• Brief: The full set of records needs to be retyped exactly.
--- Given entries Enclosed Below ---
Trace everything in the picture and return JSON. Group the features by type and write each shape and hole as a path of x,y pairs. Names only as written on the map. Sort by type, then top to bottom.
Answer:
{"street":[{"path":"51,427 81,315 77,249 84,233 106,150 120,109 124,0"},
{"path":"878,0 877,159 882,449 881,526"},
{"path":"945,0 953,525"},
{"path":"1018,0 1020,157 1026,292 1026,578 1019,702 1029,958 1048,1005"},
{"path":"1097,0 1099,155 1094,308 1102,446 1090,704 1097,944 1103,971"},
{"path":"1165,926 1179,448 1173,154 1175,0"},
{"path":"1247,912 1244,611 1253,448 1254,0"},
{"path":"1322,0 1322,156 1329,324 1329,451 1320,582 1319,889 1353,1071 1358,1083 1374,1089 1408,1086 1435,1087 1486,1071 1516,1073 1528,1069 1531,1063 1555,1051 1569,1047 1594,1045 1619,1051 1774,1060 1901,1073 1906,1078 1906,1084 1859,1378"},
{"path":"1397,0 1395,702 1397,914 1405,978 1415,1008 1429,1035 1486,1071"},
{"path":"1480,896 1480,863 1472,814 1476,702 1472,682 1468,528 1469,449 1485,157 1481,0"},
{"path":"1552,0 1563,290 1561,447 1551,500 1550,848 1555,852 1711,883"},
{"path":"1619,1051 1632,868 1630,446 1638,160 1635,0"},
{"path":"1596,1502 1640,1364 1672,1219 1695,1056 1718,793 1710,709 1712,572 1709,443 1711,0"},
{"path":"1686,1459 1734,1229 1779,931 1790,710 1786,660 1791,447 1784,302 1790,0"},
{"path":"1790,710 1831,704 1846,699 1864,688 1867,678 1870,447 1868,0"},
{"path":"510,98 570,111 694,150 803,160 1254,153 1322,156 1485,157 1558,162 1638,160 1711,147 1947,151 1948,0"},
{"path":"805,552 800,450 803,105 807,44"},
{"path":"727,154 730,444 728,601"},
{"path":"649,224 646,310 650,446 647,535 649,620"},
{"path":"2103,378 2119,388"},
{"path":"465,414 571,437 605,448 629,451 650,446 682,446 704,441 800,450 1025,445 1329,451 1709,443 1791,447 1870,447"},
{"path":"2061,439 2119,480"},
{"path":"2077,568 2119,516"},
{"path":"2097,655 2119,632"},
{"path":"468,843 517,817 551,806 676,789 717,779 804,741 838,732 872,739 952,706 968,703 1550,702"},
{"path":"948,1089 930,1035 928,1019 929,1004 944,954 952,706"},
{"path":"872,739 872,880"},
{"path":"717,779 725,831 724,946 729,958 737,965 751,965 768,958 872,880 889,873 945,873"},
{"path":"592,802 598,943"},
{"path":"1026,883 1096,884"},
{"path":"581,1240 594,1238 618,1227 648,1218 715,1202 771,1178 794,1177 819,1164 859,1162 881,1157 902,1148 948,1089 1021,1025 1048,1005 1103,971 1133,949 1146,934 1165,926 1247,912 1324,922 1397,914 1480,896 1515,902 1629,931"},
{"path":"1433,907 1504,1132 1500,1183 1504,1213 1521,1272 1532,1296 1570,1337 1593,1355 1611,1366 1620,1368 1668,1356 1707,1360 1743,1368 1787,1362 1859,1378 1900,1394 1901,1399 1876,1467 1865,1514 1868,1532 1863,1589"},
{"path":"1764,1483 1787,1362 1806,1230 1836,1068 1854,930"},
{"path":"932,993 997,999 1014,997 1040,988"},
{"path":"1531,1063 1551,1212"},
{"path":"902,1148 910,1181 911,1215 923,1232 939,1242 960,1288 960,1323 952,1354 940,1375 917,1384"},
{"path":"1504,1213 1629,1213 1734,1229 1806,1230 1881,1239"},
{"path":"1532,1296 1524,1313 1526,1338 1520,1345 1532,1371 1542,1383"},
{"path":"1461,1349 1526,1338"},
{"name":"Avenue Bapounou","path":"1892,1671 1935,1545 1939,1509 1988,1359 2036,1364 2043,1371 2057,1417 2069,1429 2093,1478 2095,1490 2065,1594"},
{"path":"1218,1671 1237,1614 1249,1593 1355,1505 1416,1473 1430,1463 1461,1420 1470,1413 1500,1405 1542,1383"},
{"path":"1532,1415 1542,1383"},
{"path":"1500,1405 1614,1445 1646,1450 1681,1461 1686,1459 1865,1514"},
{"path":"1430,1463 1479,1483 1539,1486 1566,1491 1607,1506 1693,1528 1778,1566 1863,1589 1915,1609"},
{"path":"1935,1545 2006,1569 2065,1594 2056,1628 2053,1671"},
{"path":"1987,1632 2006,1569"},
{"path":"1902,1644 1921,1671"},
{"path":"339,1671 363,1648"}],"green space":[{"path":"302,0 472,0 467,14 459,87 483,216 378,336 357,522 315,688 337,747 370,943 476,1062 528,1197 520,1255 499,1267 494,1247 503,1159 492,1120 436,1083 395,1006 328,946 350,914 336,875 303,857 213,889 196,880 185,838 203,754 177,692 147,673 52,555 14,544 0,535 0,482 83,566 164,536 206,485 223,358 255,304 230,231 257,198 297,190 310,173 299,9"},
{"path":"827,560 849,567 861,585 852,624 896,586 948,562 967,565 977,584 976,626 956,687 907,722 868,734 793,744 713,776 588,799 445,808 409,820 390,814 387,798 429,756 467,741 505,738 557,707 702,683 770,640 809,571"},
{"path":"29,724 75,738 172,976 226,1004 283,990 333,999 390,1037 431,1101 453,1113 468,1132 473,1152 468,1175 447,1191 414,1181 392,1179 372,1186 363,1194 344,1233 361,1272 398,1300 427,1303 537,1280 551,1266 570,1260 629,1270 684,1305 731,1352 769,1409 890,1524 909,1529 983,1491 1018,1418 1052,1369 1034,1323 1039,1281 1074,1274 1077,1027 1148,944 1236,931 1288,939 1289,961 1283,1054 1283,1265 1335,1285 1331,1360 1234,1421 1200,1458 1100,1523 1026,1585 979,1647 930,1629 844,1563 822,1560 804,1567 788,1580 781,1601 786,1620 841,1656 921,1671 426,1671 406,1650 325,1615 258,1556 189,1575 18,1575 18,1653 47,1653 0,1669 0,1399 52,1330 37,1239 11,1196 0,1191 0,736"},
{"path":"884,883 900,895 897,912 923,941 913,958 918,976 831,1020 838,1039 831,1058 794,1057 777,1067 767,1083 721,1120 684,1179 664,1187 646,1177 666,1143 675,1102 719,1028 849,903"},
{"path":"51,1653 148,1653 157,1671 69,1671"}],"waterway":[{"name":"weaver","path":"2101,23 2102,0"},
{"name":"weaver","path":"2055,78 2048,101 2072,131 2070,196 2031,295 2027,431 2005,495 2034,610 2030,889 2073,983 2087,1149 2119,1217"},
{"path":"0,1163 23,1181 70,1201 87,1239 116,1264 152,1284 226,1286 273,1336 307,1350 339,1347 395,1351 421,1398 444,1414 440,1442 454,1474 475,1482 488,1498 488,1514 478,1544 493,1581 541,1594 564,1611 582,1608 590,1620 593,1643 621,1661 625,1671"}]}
--- End of Enclosed Given entries ---
• Response:
Trace everything in the picture and return JSON. Group the features by type and write each shape and hole as a path of x,y pairs. Names only as written on the map. Sort by type, then top to bottom.
Answer:
{"street":[{"path":"51,427 81,315 77,249 84,233 106,150 120,109 124,0"},
{"path":"878,0 877,159 882,449 881,526"},
{"path":"945,0 953,525"},
{"path":"1018,0 1020,157 1026,292 1026,578 1019,702 1029,958 1048,1005"},
{"path":"1097,0 1099,155 1094,308 1102,446 1090,704 1097,944 1103,971"},
{"path":"1165,926 1179,448 1173,154 1175,0"},
{"path":"1247,912 1244,611 1253,448 1254,0"},
{"path":"1322,0 1322,156 1329,324 1329,451 1320,582 1319,889 1353,1071 1358,1083 1374,1089 1408,1086 1435,1087 1486,1071 1516,1073 1528,1069 1531,1063 1555,1051 1569,1047 1594,1045 1619,1051 1774,1060 1901,1073 1906,1078 1906,1084 1859,1378"},
{"path":"1397,0 1395,702 1397,914 1405,978 1415,1008 1429,1035 1486,1071"},
{"path":"1480,896 1480,863 1472,814 1476,702 1472,682 1468,528 1469,449 1485,157 1481,0"},
{"path":"1552,0 1563,290 1561,447 1551,500 1550,848 1555,852 1711,883"},
{"path":"1619,1051 1632,868 1630,446 1638,160 1635,0"},
{"path":"1596,1502 1640,1364 1672,1219 1695,1056 1718,793 1710,709 1712,572 1709,443 1711,0"},
{"path":"1686,1459 1734,1229 1779,931 1790,710 1786,660 1791,447 1784,302 1790,0"},
{"path":"1790,710 1831,704 1846,699 1864,688 1867,678 1870,447 1868,0"},
{"path":"510,98 570,111 694,150 803,160 1254,153 1322,156 1485,157 1558,162 1638,160 1711,147 1947,151 1948,0"},
{"path":"805,552 800,450 803,105 807,44"},
{"path":"727,154 730,444 728,601"},
{"path":"649,224 646,310 650,446 647,535 649,620"},
{"path":"2103,378 2119,388"},
{"path":"465,414 571,437 605,448 629,451 650,446 682,446 704,441 800,450 1025,445 1329,451 1709,443 1791,447 1870,447"},
{"path":"2061,439 2119,480"},
{"path":"2077,568 2119,516"},
{"path":"2097,655 2119,632"},
{"path":"468,843 517,817 551,806 676,789 717,779 804,741 838,732 872,739 952,706 968,703 1550,702"},
{"path":"948,1089 930,1035 928,1019 929,1004 944,954 952,706"},
{"path":"872,739 872,880"},
{"path":"717,779 725,831 724,946 729,958 737,965 751,965 768,958 872,880 889,873 945,873"},
{"path":"592,802 598,943"},
{"path":"1026,883 1096,884"},
{"path":"581,1240 594,1238 618,1227 648,1218 715,1202 771,1178 794,1177 819,1164 859,1162 881,1157 902,1148 948,1089 1021,1025 1048,1005 1103,971 1133,949 1146,934 1165,926 1247,912 1324,922 1397,914 1480,896 1515,902 1629,931"},
{"path":"1433,907 1504,1132 1500,1183 1504,1213 1521,1272 1532,1296 1570,1337 1593,1355 1611,1366 1620,1368 1668,1356 1707,1360 1743,1368 1787,1362 1859,1378 1900,1394 1901,1399 1876,1467 1865,1514 1868,1532 1863,1589"},
{"path":"1764,1483 1787,1362 1806,1230 1836,1068 1854,930"},
{"path":"932,993 997,999 1014,997 1040,988"},
{"path":"1531,1063 1551,1212"},
{"path":"902,1148 910,1181 911,1215 923,1232 939,1242 960,1288 960,1323 952,1354 940,1375 917,1384"},
{"path":"1504,1213 1629,1213 1734,1229 1806,1230 1881,1239"},
{"path":"1532,1296 1524,1313 1526,1338 1520,1345 1532,1371 1542,1383"},
{"path":"1461,1349 1526,1338"},
{"name":"Avenue Bapounou","path":"1892,1671 1935,1545 1939,1509 1988,1359 2036,1364 2043,1371 2057,1417 2069,1429 2093,1478 2095,1490 2065,1594"},
{"path":"1218,1671 1237,1614 1249,1593 1355,1505 1416,1473 1430,1463 1461,1420 1470,1413 1500,1405 1542,1383"},
{"path":"1532,1415 1542,1383"},
{"path":"1500,1405 1614,1445 1646,1450 1681,1461 1686,1459 1865,1514"},
{"path":"1430,1463 1479,1483 1539,1486 1566,1491 1607,1506 1693,1528 1778,1566 1863,1589 1915,1609"},
{"path":"1935,1545 2006,1569 2065,1594 2056,1628 2053,1671"},
{"path":"1987,1632 2006,1569"},
{"path":"1902,1644 1921,1671"},
{"path":"339,1671 363,1648"}],"green space":[{"path":"302,0 472,0 467,14 459,87 483,216 378,336 357,522 315,688 337,747 370,943 476,1062 528,1197 520,1255 499,1267 494,1247 503,1159 492,1120 436,1083 395,1006 328,946 350,914 336,875 303,857 213,889 196,880 185,838 203,754 177,692 147,673 52,555 14,544 0,535 0,482 83,566 164,536 206,485 223,358 255,304 230,231 257,198 297,190 310,173 299,9"},
{"path":"827,560 849,567 861,585 852,624 896,586 948,562 967,565 977,584 976,626 956,687 907,722 868,734 793,744 713,776 588,799 445,808 409,820 390,814 387,798 429,756 467,741 505,738 557,707 702,683 770,640 809,571"},
{"path":"29,724 75,738 172,976 226,1004 283,990 333,999 390,1037 431,1101 453,1113 468,1132 473,1152 468,1175 447,1191 414,1181 392,1179 372,1186 363,1194 344,1233 361,1272 398,1300 427,1303 537,1280 551,1266 570,1260 629,1270 684,1305 731,1352 769,1409 890,1524 909,1529 983,1491 1018,1418 1052,1369 1034,1323 1039,1281 1074,1274 1077,1027 1148,944 1236,931 1288,939 1289,961 1283,1054 1283,1265 1335,1285 1331,1360 1234,1421 1200,1458 1100,1523 1026,1585 979,1647 930,1629 844,1563 822,1560 804,1567 788,1580 781,1601 786,1620 841,1656 921,1671 426,1671 406,1650 325,1615 258,1556 189,1575 18,1575 18,1653 47,1653 0,1669 0,1399 52,1330 37,1239 11,1196 0,1191 0,736"},
{"path":"884,883 900,895 897,912 923,941 913,958 918,976 831,1020 838,1039 831,1058 794,1057 777,1067 767,1083 721,1120 684,1179 664,1187 646,1177 666,1143 675,1102 719,1028 849,903"},
{"path":"51,1653 148,1653 157,1671 69,1671"}],"waterway":[{"name":"weaver","path":"2101,23 2102,0"},
{"name":"weaver","path":"2055,78 2048,101 2072,131 2070,196 2031,295 2027,431 2005,495 2034,610 2030,889 2073,983 2087,1149 2119,1217"},
{"path":"0,1163 23,1181 70,1201 87,1239 116,1264 152,1284 226,1286 273,1336 307,1350 339,1347 395,1351 421,1398 444,1414 440,1442 454,1474 475,1482 488,1498 488,1514 478,1544 493,1581 541,1594 564,1611 582,1608 590,1620 593,1643 621,1661 625,1671"}]}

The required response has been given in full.